» EXERCISE GOAL: Convert every line of the items below into a Markdown table with two columns, Row and Line text, numbering each row and omitting blank lines. Leave the pictures out of your answer.

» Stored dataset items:
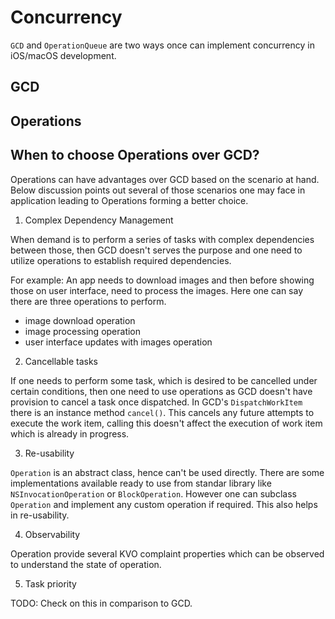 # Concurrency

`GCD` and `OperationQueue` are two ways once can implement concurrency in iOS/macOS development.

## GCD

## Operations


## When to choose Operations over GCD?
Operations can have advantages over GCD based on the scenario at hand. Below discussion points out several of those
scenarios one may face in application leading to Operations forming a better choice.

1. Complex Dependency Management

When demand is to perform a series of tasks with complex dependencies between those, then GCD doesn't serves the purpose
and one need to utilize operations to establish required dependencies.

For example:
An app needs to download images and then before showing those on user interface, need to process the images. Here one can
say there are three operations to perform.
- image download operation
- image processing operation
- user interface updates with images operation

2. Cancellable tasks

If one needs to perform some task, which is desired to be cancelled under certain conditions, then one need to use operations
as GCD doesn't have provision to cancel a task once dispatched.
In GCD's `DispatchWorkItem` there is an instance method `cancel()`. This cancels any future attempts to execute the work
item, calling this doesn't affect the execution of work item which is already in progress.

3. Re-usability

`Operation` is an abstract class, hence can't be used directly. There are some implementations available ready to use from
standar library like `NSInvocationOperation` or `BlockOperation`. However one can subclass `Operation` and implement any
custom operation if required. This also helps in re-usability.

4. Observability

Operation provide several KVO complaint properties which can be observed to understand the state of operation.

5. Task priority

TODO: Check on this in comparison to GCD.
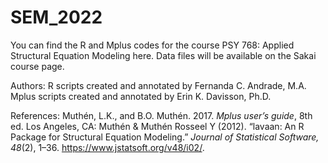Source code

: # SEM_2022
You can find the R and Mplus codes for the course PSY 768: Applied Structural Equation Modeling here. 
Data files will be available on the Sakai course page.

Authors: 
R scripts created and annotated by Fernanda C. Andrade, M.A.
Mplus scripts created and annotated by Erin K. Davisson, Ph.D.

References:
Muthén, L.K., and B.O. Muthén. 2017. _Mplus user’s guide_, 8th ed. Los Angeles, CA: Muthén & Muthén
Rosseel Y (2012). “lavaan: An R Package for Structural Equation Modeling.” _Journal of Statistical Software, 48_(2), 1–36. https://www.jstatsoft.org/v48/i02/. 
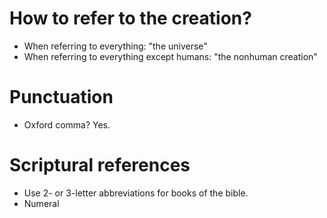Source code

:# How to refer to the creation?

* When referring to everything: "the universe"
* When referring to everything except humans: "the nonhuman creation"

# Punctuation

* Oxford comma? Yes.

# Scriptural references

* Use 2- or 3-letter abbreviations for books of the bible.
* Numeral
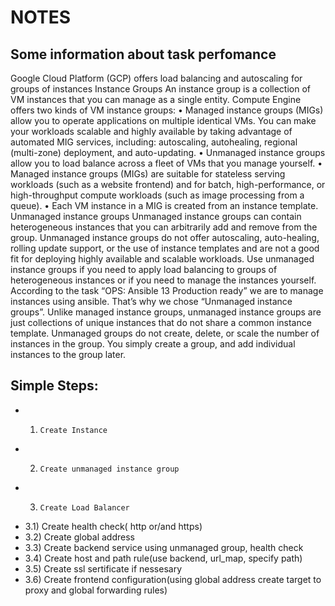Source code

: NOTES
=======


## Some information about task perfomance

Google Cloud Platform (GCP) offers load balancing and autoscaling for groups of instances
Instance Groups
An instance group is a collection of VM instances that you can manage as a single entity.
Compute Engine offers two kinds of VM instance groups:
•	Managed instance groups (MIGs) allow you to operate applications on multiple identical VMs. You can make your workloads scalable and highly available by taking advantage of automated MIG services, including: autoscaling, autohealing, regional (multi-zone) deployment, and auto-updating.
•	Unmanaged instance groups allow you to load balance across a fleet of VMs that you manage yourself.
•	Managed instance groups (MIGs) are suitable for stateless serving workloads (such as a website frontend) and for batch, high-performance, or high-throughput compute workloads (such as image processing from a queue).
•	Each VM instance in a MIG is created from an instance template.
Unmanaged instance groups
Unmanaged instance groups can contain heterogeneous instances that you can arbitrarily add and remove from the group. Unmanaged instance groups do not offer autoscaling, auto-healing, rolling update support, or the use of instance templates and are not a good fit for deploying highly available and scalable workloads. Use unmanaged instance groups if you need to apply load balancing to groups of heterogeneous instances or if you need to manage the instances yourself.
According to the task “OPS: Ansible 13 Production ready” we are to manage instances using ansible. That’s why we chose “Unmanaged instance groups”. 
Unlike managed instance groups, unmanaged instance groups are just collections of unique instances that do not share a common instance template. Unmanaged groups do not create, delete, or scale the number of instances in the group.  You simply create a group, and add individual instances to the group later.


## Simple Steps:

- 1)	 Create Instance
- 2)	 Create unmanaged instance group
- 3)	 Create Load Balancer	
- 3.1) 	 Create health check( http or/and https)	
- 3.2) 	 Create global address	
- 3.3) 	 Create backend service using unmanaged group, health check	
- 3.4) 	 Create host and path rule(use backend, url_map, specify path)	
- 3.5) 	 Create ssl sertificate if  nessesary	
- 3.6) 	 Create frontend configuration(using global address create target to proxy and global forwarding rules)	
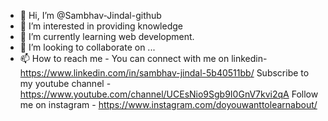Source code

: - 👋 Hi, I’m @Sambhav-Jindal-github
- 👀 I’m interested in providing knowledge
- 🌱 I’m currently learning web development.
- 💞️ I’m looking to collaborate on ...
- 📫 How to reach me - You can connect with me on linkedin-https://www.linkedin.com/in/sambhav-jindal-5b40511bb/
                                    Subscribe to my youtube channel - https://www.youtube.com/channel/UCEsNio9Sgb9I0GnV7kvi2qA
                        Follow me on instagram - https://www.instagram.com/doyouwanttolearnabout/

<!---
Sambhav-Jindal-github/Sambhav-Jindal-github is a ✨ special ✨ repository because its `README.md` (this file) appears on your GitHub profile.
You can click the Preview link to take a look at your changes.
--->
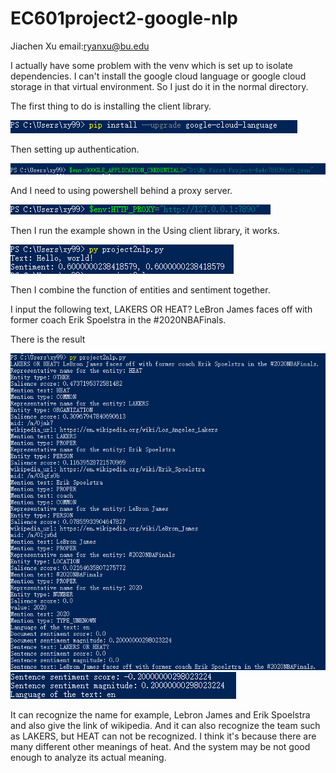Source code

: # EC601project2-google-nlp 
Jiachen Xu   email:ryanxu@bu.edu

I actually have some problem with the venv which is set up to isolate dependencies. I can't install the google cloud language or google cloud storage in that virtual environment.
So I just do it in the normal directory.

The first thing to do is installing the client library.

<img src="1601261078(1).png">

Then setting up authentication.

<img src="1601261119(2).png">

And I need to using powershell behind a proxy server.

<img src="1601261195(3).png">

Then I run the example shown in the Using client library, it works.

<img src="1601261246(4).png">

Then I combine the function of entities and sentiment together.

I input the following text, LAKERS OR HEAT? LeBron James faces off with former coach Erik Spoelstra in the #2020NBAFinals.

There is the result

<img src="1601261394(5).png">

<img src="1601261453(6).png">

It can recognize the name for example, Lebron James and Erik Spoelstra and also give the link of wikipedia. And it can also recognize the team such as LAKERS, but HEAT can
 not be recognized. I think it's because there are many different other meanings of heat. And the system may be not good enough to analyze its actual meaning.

» COMPLETED EXERCISE:
| Row | Line text |
|---|---|
| 1 |  # Concurrency |
| 2 | `GCD` and `OperationQueue` are two ways once can implement concurrency in iOS/macOS development. |
| 3 | ## GCD |
| 4 | ## Operations |
| 5 | ## When to choose Operations over GCD? |
| 6 | Operations can have advantages over GCD based on the scenario at hand. Below discussion points out several of those |
| 7 | scenarios one may face in application leading to Operations forming a better choice. |
| 8 | 1. Complex Dependency Management |
| 9 | When demand is to perform a series of tasks with complex dependencies between those, then GCD doesn't serves the purpose |
| 10 | and one need to utilize operations to establish required dependencies. |
| 11 | For example: |
| 12 | An app needs to download images and then before showing those on user interface, need to process the images. Here one can |
| 13 | say there are three operations to perform. |
| 14 | - image download operation |
| 15 | - image processing operation |
| 16 | - user interface updates with images operation |
| 17 | 2. Cancellable tasks |
| 18 | If one needs to perform some task, which is desired to be cancelled under certain conditions, then one need to use operations |
| 19 | as GCD doesn't have provision to cancel a task once dispatched. |
| 20 | In GCD's `DispatchWorkItem` there is an instance method `cancel()`. This cancels any future attempts to execute the work |
| 21 | item, calling this doesn't affect the execution of work item which is already in progress. |
| 22 | 3. Re-usability |
| 23 | `Operation` is an abstract class, hence can't be used directly. There are some implementations available ready to use from |
| 24 | standar library like `NSInvocationOperation` or `BlockOperation`. However one can subclass `Operation` and implement any |
| 25 | custom operation if required. This also helps in re-usability. |
| 26 | 4. Observability |
| 27 | Operation provide several KVO complaint properties which can be observed to understand the state of operation. |
| 28 | 5. Task priority |
| 29 | TODO: Check on this in comparison to GCD. |
| 30 | Source code |
| 31 | : # SEM_2022 |
| 32 | You can find the R and Mplus codes for the course PSY 768: Applied Structural Equation Modeling here.  |
| 33 | Data files will be available on the Sakai course page. |
| 34 | Authors:  |
| 35 | R scripts created and annotated by Fernanda C. Andrade, M.A. |
| 36 | Mplus scripts created and annotated by Erin K. Davisson, Ph.D. |
| 37 | References: |
| 38 | Muthén, L.K., and B.O. Muthén. 2017. _Mplus user’s guide_, 8th ed. Los Angeles, CA: Muthén & Muthén |
| 39 | Rosseel Y (2012). “lavaan: An R Package for Structural Equation Modeling.” _Journal of Statistical Software, 48_(2), 1–36. https://www.jstatsoft.org/v48/i02/.  |
| 40 | Source code |
| 41 | :# How to refer to the creation? |
| 42 | * When referring to everything: "the universe" |
| 43 | * When referring to everything except humans: "the nonhuman creation" |
| 44 | # Punctuation |
| 45 | * Oxford comma? Yes. |
| 46 | # Scriptural references |
| 47 | * Use 2- or 3-letter abbreviations for books of the bible. |
| 48 | * Numeral |
| 49 | Source code |
| 50 | : NOTES |
| 51 | ======= |
| 52 | ## Some information about task perfomance |
| 53 | Google Cloud Platform (GCP) offers load balancing and autoscaling for groups of instances |
| 54 | Instance Groups |
| 55 | An instance group is a collection of VM instances that you can manage as a single entity. |
| 56 | Compute Engine offers two kinds of VM instance groups: |
| 57 | •	Managed instance groups (MIGs) allow you to operate applications on multiple identical VMs. You can make your workloads scalable and highly available by taking advantage of automated MIG services, including: autoscaling, autohealing, regional (multi-zone) deployment, and auto-updating. |
| 58 | •	Unmanaged instance groups allow you to load balance across a fleet of VMs that you manage yourself. |
| 59 | •	Managed instance groups (MIGs) are suitable for stateless serving workloads (such as a website frontend) and for batch, high-performance, or high-throughput compute workloads (such as image processing from a queue). |
| 60 | •	Each VM instance in a MIG is created from an instance template. |
| 61 | Unmanaged instance groups |
| 62 | Unmanaged instance groups can contain heterogeneous instances that you can arbitrarily add and remove from the group. Unmanaged instance groups do not offer autoscaling, auto-healing, rolling update support, or the use of instance templates and are not a good fit for deploying highly available and scalable workloads. Use unmanaged instance groups if you need to apply load balancing to groups of heterogeneous instances or if you need to manage the instances yourself. |
| 63 | According to the task “OPS: Ansible 13 Production ready” we are to manage instances using ansible. That’s why we chose “Unmanaged instance groups”.  |
| 64 | Unlike managed instance groups, unmanaged instance groups are just collections of unique instances that do not share a common instance template. Unmanaged groups do not create, delete, or scale the number of instances in the group.  You simply create a group, and add individual instances to the group later. |
| 65 | ## Simple Steps: |
| 66 | - 1)	 Create Instance |
| 67 | - 2)	 Create unmanaged instance group |
| 68 | - 3)	 Create Load Balancer	 |
| 69 | - 3.1) 	 Create health check( http or/and https)	 |
| 70 | - 3.2) 	 Create global address	 |
| 71 | - 3.3) 	 Create backend service using unmanaged group, health check	 |
| 72 | - 3.4) 	 Create host and path rule(use backend, url_map, specify path)	 |
| 73 | - 3.5) 	 Create ssl sertificate if  nessesary	 |
| 74 | - 3.6) 	 Create frontend configuration(using global address create target to proxy and global forwarding rules)	 |
| 75 | Source code |
| 76 | : - 👋 Hi, I’m @Sambhav-Jindal-github |
| 77 | - 👀 I’m interested in providing knowledge |
| 78 | - 🌱 I’m currently learning web development. |
| 79 | - 💞️ I’m looking to collaborate on ... |
| 80 | - 📫 How to reach me - You can connect with me on linkedin-https://www.linkedin.com/in/sambhav-jindal-5b40511bb/ |
| 81 |                                     Subscribe to my youtube channel - https://www.youtube.com/channel/UCEsNio9Sgb9I0GnV7kvi2qA |
| 82 |                         Follow me on instagram - https://www.instagram.com/doyouwanttolearnabout/ |
| 83 | <!--- |
| 84 | Sambhav-Jindal-github/Sambhav-Jindal-github is a ✨ special ✨ repository because its `README.md` (this file) appears on your GitHub profile. |
| 85 | You can click the Preview link to take a look at your changes. |
| 86 | ---> |
| 87 | Source code |
| 88 | : # EC601project2-google-nlp  |
| 89 | Jiachen Xu   email:ryanxu@bu.edu |
| 90 | I actually have some problem with the venv which is set up to isolate dependencies. I can't install the google cloud language or google cloud storage in that virtual environment. |
| 91 | So I just do it in the normal directory. |
| 92 | The first thing to do is installing the client library. |
| 93 | <img src="1601261078(1).png"> |
| 94 | Then setting up authentication. |
| 95 | <img src="1601261119(2).png"> |
| 96 | And I need to using powershell behind a proxy server. |
| 97 | <img src="1601261195(3).png"> |
| 98 | Then I run the example shown in the Using client library, it works. |
| 99 | <img src="1601261246(4).png"> |
| 100 | Then I combine the function of entities and sentiment together. |
| 101 | I input the following text, LAKERS OR HEAT? LeBron James faces off with former coach Erik Spoelstra in the #2020NBAFinals. |
| 102 | There is the result |
| 103 | <img src="1601261394(5).png"> |
| 104 | <img src="1601261453(6).png"> |
| 105 | It can recognize the name for example, Lebron James and Erik Spoelstra and also give the link of wikipedia. And it can also recognize the team such as LAKERS, but HEAT can |
| 106 |  not be recognized. I think it's because there are many different other meanings of heat. And the system may be not good enough to analyze its actual meaning. |